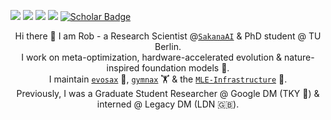 [<img src="https://img.shields.io/badge/home%20-WWW-white?&style=for-the-badge&logoColor=white" />](https://roberttlange.github.io/)
[<img src="https://img.shields.io/badge/twitter-%230077B5.svg?&style=for-the-badge&logo=twitter&logoColor=white&color=00acee" />](https://twitter.com/RobertTLange) 
[<img src="https://img.shields.io/badge/medium-%2312100E.svg?&style=for-the-badge&logo=medium&logoColor=white" />](https://medium.com/@RobertTLange)
[<img src="https://img.shields.io/badge/SoundCloud-FF3300?style=for-the-badge&logo=soundcloud&logoColor=white" />](https://soundcloud.com/roberttlange)
[![Scholar Badge](https://img.shields.io/badge/-Scholar-4285F4?style=for-the-badge&labelColor=4285F4&logo=google-scholar&logoColor=white&link=https://scholar.google.com/citations?user=UTDR2x0AAAAJ&hl=en&oi=sra)](https://scholar.google.es/citations?user=cTrc3x4AAAAJ&hl=en) 
<!-- [<img src="https://img.shields.io/badge/youtube-%23FF0000.svg?&style=for-the-badge&logo=youtube&logoColor=white" />](https://www.youtube.com/channel/UC0-TXSpwRL9EQbW-SIqjqjg) -->
<!-- [<img src="https://img.shields.io/badge/☕_Coffee%20-Donate-yellow?&style=for-the-badge&logoColor=white" />](https://www.buymeacoffee.com/K8lk3VLIF) -->
<!-- [<img src="https://img.shields.io/badge/twitch-blueviolet.svg?&style=for-the-badge&logo=twitch&logoColor=white" />](https://www.twitch.tv/roberttlange) -->

<p align="center">
Hi there 🤗 I am Rob - a Research Scientist @<code><a href="https://sakana.ai/">SakanaAI</a></code> & PhD student @ TU Berlin.<br>
I work on meta-optimization, hardware-accelerated evolution & nature-inspired foundation models 🧬.<br>
I maintain <code><a href="https://github.com/RobertTLange/evosax">evosax</a></code> 🦎, <code><a href="https://github.com/RobertTLange/gymnax">gymnax</a></code> 🏋️ & the <code><a href="https://github.com/mle-infrastructure">MLE-Infrastructure</a></code> 🤹.<br>
Previously, I was a Graduate Student Researcher @ Google DM (TKY 🗼) & interned @ Legacy DM (LDN 🇬🇧).
</p>
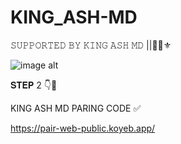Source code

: # KING_ASH-MD
𝚂𝚄𝙿𝙿𝙾𝚁𝚃𝙴𝙳 𝙱𝚈 𝙺𝙸𝙽𝙶 𝙰𝚂𝙷 𝙼𝙳 ||👨‍💻⚜️





![image alt](https://github.com/Dinuwamin/KING_ASH-MD/blob/c899a6a602a003323fc4f337210d4a2340cf3339/20241101_085031.png)












𝐒𝐓𝐄𝐏 2 👇🙈

KING ASH MD PARING CODE ✅

https://pair-web-public.koyeb.app/
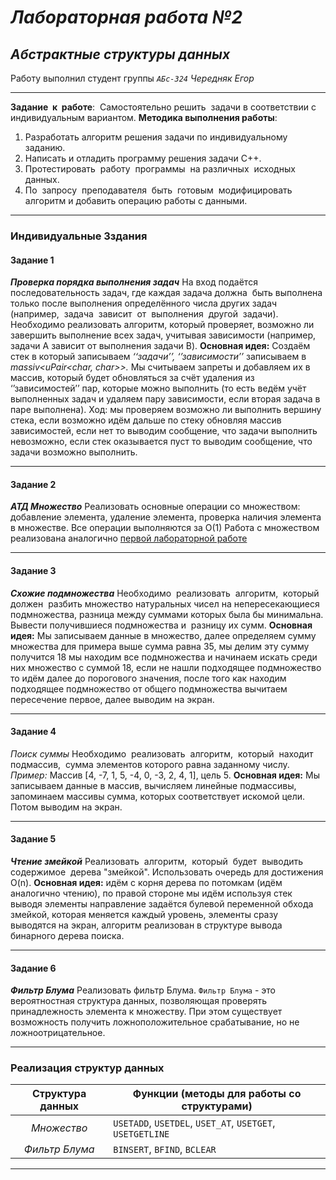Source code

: # *Лабораторная работа №2*
## *Абстрактные структуры данных*
Работу выполнил студент группы *`АБс-324`* *Чередняк Егор*

---
**Задание  к  работе**:  Самостоятельно решить  задачи в соответствии с индивидуальным вариантом.
**Методика выполнения работы**:
1. Разработать алгоритм решения задачи по индивидуальному заданию.
2. Написать и отладить программу решения задачи С++.
3. Протестировать  работу  программы  на различных  исходных данных.
4. По  запросу  преподавателя  быть  готовым  модифицировать алгоритм и добавить операцию работы с данными.
---
### Индивидуальные Зздания
#### Задание 1
***Проверка порядка выполнения задач***
На вход подаётся последовательность задач, где каждая задача должна  быть выполнена только после выполнения определённого числа других задач (например,  задача  зависит  от  выполнения  другой  задачи).  Необходимо реализовать алгоритм, который проверяет, возможно ли завершить выполнение всех задач, учитывая зависимости (например, задачи A зависит от выполнения задачи B).
**Основная идея:** Создаём стек в который записываем _‘‘задачи’’,_ _‘’зависимости’’_ записываем в _massiv<uPair<char, char>>._ Мы считываем запреты и добавляем их в массив, который будет обновляться за счёт удаления из ‘’зависимостей’’ пар, которые можно выполнить (то есть ведём учёт выполненных задач и удаляем пару зависимости, если вторая задача в паре выполнена). Ход: мы проверяем возможно ли выполнить вершину стека, если возможно идём дальше по стеку обновляя массив зависимостей, если нет то выводим сообщение, что задачи выполнить невозможно, если стек оказывается пуст то выводим сообщение, что задачи возможно выполнить.

---
#### Задание 2
***АТД Множество***
Реализовать основные операции со множеством: добавление элемента, удаление элемента, проверка наличия элемента в множестве.
Все операции выполняются за O(1)
Работа с множеством реализована аналогично [первой лабораторной работе](https://github.com/centir1489/laboratornayrabota1)

---
#### Задание 3
***Схожие подмножества***
Необходимо  реализовать  алгоритм,  который  должен  разбить множество натуральных чисел на непересекающиеся подмножества, разница между суммами которых была бы минимальна. Вывести получившиеся подмножества и  разницу их сумм.
**Основная идея:** Мы записываем данные в множество, далее определяем сумму множества для примера выше сумма равна 35, мы делим эту сумму получится 18 мы находим все подмножества и начинаем искать среди них множество с суммой 18, если не нашли подходящее подмножество то идём далее до порогового значения, после того как находим подходящее подмножество от общего подмножества вычитаем пересечение первое, далее выводим на экран.

---
#### Задание 4
*Поиск суммы*
Необходимо  реализовать  алгоритм,  который  находит  подмассив,  сумма элементов которого равна заданному числу.
*Пример:* Массив [4, -7, 1, 5, -4, 0, -3, 2, 4, 1], цель 5.
**Основная идея:** Мы записываем данные в массив, вычисляем линейные подмассивы, запоминаем массивы сумма, которых соответствует искомой цели. Потом выводим на экран.

---
#### Задание 5
***Чтение змейкой***
Реализовать  алгоритм,  который  будет  выводить  содержимое  дерева "змейкой". Использовать очередь для достижения O(n).
**Основная идея:** идём с корня дерева по потомкам (идём аналогично чтению), по правой стороне мы идём используя стек выводя элементы направление задаётся булевой переменной обхода змейкой, которая меняется каждый уровень, элементы сразу выводятся на экран, алгоритм реализован в структуре вывода бинарного дерева поиска.

---
#### Задание 6
***Фильтр Блума***
Реализовать фильтр Блума.
`Фильтр Блума` -  это вероятностная структура данных, позволяющая проверять принадлежность элемента к множеству. При этом существует возможность получить ложноположительное срабатывание, но не ложноотрицательное.

---
### Реализация структур данных

| **Структура данных** | **Функции (методы для работы со структурами)**            |
| :------------------: | --------------------------------------------------------- |
|     *Множество*      | `USETADD`, `USETDEL`, `USET_AT`, `USETGET`, `USETGETLINE` |
|    *Фильтр Блума*    | `BINSERT`, `BFIND`, `BCLEAR`                              |

---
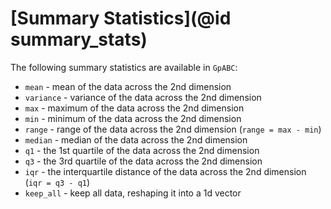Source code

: # [Summary Statistics](@id summary_stats)

The following summary statistics are available in `GpABC`:

- `mean` - mean of the data across the 2nd dimension
- `variance` - variance of the data across the 2nd dimension
- `max` - maximum of the data across the 2nd dimension
- `min` - minimum of the data across the 2nd dimension
- `range` - range of the data across the 2nd dimension (`range = max - min`)
- `median` - median of the data across the 2nd dimension
- `q1` - the 1st quartile of the data across the 2nd dimension
- `q3` - the 3rd quartile of the data across the 2nd dimension
- `iqr` - the interquartile distance of the data across the 2nd dimension (`iqr = q3 - q1`)
- `keep_all` - keep all data, reshaping it into a 1d vector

INSTRUCTIONS TO FOLLOW -
Produce a word-for-word copy of everything above from the line holding "variance of the data across the 2nd dimension" down to the line holding "range of the", with both of those lines kept.

COMPLETED EXERCISE -
- `variance` - variance of the data across the 2nd dimension
- `max` - maximum of the data across the 2nd dimension
- `min` - minimum of the data across the 2nd dimension
- `range` - range of the data across the 2nd dimension (`range = max - min`)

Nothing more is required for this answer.